РАБОТА С МАТЕРИАЛОМ:
- A) Измените фрагмент о Торгсине: перепишите отрывок от «Историк Елена Осокина» до «тут массовый голод.» включительно, заменив «продовольствие» на «продукты питания».
- B) Воспроизведите дословно только отрезок листинга от его самого начала до строки, содержащей «## Other changes», включая обе границы.

Индустриализация 1930-х традиционно считалась одним из главных достижений советского времени, призванным оправдать многочисленные человеческие жертвы той эпохи. Для ее осуществления советское руководство покупало за границей современные технологии и оборудование, привлекало иностранных специалистов. За иностранную помощь нужно было платить валютой и золотом, которого у государства не было. Поэтому руководство страны решило справиться с валютной проблемой за счет собственных граждан.
Историк Елена Осокина в своей книге «Алхимия советской индустриализации. Время Торгсина» рассказывает о торгсинах — государственных магазинах, в которых иностранцы и советские граждане могли купить продовольствие и товары в обмен на твердую валюту, золото, серебро и драгоценные камни. Мы поговорили с Еленой Осокиной о том, как была устроена система Торгсина, какую роль сыграл он в индустриализации страны и при чем тут массовый голод.
Елена Александровна Осокина — российский историк, доктор исторических наук, профессор истории России и СССР Университета Южной Каролины. Автор книг по социально-экономической истории 1920-х-1930-х годов, таких как «За фасадом «сталинского изобилия»« (М., 1998, 2008); «Золото для индустриализации: Торгсин» (М., 2009); «Небесная голубизна ангельских одежд. Судьба произведений древнерусской живописи, 1920-е — 1930-е годы» (М., 2018). Темой интервью стала новая книга Елены Осокиной «Алхимия советской индустриализации. Время Торгсина» (М.: Новое литературное обозрение, 2019).
— Главный сюжет вашей книги — сеть валютных магазинов «Торгсин» (18 июля 1930 — 1 февраля 1936), которые работали в СССР во время первых пятилеток советской индустриализации. Почему именно эта тема стала предметом вашего исследования?

ВЫДЕРЖКИ ИЗ ЛИСТИНГА:

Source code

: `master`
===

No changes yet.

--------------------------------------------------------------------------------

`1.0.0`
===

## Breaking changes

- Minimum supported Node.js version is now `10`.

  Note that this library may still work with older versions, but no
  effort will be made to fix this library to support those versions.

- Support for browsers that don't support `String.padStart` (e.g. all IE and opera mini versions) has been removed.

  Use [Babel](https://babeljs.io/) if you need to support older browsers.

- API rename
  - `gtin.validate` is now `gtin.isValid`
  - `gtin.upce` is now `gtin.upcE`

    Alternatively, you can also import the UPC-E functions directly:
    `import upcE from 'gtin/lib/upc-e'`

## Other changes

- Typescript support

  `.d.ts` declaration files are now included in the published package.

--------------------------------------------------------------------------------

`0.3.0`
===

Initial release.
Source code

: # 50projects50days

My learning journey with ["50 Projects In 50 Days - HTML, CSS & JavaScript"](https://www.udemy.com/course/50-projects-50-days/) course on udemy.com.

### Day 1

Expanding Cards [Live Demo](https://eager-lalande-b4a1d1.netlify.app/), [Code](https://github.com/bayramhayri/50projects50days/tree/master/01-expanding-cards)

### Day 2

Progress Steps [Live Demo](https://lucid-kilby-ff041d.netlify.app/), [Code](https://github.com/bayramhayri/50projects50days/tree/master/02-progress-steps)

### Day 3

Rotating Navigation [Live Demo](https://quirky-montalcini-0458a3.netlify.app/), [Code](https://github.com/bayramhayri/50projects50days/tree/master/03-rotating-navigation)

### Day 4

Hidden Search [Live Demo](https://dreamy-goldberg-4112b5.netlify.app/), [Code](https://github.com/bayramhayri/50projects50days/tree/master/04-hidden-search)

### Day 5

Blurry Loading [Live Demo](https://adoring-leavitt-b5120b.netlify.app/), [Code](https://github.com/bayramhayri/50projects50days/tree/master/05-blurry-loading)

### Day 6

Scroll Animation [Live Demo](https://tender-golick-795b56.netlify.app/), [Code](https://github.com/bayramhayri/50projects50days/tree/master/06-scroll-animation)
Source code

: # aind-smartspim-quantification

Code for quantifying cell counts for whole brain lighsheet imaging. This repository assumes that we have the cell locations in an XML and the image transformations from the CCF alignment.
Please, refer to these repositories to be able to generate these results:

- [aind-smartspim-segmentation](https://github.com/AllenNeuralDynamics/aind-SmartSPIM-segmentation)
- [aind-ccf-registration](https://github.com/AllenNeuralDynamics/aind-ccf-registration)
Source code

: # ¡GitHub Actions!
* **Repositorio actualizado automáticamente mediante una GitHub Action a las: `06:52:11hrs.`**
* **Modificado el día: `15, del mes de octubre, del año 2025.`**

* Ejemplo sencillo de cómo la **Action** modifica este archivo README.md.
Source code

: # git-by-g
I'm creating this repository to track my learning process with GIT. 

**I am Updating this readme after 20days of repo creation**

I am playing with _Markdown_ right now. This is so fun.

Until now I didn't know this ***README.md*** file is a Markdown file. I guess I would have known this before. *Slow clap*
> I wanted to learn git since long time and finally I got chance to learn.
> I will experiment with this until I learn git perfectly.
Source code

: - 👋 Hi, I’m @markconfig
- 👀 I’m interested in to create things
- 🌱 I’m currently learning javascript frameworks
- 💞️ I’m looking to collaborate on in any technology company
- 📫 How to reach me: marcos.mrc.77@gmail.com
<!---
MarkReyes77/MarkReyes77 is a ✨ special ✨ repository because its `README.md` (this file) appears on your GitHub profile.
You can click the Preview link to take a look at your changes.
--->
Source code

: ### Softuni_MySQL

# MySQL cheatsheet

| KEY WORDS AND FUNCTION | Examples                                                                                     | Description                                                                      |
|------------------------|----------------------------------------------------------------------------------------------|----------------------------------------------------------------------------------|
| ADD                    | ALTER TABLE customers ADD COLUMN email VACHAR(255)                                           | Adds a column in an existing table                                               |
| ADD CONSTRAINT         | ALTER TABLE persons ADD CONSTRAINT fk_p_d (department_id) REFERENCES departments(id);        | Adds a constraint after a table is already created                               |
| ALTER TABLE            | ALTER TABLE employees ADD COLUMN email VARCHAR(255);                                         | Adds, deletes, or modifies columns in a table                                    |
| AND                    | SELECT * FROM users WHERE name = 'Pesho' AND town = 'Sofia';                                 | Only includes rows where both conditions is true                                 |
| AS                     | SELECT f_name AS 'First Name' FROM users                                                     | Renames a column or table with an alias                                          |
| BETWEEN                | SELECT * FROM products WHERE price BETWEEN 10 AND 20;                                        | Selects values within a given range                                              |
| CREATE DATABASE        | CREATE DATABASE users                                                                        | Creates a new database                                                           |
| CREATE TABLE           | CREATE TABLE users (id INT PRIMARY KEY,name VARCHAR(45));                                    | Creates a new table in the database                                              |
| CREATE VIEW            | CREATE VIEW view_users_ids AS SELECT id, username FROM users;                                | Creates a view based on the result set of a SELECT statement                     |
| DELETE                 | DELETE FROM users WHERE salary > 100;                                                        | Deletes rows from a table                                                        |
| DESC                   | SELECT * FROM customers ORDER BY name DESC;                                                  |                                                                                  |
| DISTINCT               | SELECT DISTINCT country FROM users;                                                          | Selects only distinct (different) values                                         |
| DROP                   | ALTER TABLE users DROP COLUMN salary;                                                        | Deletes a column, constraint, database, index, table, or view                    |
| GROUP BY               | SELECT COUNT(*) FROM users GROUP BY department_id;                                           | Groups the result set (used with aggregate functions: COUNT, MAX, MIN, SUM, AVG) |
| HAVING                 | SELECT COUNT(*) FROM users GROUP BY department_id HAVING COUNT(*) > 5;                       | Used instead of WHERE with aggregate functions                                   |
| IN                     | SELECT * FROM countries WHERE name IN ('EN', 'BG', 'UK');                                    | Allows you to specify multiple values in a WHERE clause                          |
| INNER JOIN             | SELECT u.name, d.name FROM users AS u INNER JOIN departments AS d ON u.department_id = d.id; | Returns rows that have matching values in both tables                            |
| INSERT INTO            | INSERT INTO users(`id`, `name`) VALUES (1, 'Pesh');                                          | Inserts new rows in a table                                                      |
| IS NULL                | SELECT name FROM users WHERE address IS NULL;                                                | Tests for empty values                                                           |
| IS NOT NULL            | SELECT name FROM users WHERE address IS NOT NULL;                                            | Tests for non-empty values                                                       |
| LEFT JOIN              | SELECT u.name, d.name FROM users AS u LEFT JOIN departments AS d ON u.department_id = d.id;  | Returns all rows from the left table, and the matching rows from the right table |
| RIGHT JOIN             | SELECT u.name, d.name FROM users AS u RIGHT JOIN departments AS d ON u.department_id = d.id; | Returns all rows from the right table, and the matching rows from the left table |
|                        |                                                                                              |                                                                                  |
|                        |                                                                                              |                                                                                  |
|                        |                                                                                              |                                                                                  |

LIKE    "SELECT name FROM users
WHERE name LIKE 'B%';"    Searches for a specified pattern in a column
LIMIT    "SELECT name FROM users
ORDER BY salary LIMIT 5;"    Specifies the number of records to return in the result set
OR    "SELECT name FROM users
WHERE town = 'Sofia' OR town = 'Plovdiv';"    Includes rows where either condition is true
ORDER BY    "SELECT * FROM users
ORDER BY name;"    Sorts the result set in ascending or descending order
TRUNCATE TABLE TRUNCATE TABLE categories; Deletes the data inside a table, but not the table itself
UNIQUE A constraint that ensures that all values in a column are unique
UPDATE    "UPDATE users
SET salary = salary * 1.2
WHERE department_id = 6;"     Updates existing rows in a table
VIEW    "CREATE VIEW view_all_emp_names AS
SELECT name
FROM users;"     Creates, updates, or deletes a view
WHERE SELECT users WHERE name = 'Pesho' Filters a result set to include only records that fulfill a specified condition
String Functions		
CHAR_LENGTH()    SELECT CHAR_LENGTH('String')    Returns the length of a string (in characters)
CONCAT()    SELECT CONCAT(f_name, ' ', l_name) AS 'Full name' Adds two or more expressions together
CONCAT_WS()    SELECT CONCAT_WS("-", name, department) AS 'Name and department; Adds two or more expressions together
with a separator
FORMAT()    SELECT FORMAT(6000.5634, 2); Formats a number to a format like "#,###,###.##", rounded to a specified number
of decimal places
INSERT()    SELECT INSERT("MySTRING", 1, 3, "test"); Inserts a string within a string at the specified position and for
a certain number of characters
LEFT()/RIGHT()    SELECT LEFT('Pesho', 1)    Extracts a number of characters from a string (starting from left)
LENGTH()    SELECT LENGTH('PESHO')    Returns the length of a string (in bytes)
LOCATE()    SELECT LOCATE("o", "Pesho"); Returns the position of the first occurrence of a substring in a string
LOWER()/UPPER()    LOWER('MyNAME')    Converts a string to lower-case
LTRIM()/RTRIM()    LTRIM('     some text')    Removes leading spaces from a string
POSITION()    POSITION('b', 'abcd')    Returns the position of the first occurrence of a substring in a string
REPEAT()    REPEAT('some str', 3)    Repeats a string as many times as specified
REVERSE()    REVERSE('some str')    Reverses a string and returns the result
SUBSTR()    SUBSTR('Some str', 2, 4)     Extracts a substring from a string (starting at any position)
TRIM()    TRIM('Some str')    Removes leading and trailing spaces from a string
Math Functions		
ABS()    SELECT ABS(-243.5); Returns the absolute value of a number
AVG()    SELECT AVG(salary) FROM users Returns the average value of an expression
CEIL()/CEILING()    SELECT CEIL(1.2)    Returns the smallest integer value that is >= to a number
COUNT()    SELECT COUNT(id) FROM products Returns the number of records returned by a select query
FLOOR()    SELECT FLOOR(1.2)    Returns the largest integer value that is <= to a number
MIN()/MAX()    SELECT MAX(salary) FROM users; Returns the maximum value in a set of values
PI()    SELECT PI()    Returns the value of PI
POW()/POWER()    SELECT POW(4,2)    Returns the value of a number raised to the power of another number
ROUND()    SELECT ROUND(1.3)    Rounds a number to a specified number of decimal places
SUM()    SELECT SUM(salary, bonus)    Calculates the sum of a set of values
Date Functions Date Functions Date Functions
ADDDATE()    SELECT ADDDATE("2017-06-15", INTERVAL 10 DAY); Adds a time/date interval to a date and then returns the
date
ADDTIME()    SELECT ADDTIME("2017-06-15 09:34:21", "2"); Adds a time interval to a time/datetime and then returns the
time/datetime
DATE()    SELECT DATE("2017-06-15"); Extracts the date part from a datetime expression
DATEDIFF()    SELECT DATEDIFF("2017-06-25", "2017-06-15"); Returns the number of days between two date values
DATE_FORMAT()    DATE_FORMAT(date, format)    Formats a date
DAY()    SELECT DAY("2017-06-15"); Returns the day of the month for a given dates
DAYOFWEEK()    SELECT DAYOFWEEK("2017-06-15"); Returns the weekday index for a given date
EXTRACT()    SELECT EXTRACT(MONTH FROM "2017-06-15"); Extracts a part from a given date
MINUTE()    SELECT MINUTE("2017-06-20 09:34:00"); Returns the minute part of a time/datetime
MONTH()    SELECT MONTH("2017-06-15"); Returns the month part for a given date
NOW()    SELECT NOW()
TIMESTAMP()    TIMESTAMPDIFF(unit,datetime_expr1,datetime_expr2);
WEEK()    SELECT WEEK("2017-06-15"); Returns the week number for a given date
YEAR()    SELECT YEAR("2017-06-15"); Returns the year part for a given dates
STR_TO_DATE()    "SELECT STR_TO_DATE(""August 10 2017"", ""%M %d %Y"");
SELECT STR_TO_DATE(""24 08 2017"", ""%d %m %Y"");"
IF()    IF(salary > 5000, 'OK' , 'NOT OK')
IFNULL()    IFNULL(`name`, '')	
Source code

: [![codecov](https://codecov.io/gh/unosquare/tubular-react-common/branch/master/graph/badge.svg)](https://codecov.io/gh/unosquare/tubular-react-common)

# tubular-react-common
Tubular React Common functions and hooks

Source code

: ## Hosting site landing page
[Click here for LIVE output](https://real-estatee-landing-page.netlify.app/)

ОТВЕТЫ:
- A)
Историк Елена Осокина в своей книге «Алхимия советской индустриализации. Время Торгсина» рассказывает о торгсинах — государственных магазинах, в которых иностранцы и советские граждане могли купить продукты питания и товары в обмен на твердую валюту, золото, серебро и драгоценные камни. Мы поговорили с Еленой Осокиной о том, как была устроена система Торгсина, какую роль сыграл он в индустриализации страны и при чем тут массовый голод.

- B)
Source code

: `master`
===

No changes yet.

--------------------------------------------------------------------------------

`1.0.0`
===

## Breaking changes

- Minimum supported Node.js version is now `10`.

  Note that this library may still work with older versions, but no
  effort will be made to fix this library to support those versions.

- Support for browsers that don't support `String.padStart` (e.g. all IE and opera mini versions) has been removed.

  Use [Babel](https://babeljs.io/) if you need to support older browsers.

- API rename
  - `gtin.validate` is now `gtin.isValid`
  - `gtin.upce` is now `gtin.upcE`

    Alternatively, you can also import the UPC-E functions directly:
    `import upcE from 'gtin/lib/upc-e'`

## Other changes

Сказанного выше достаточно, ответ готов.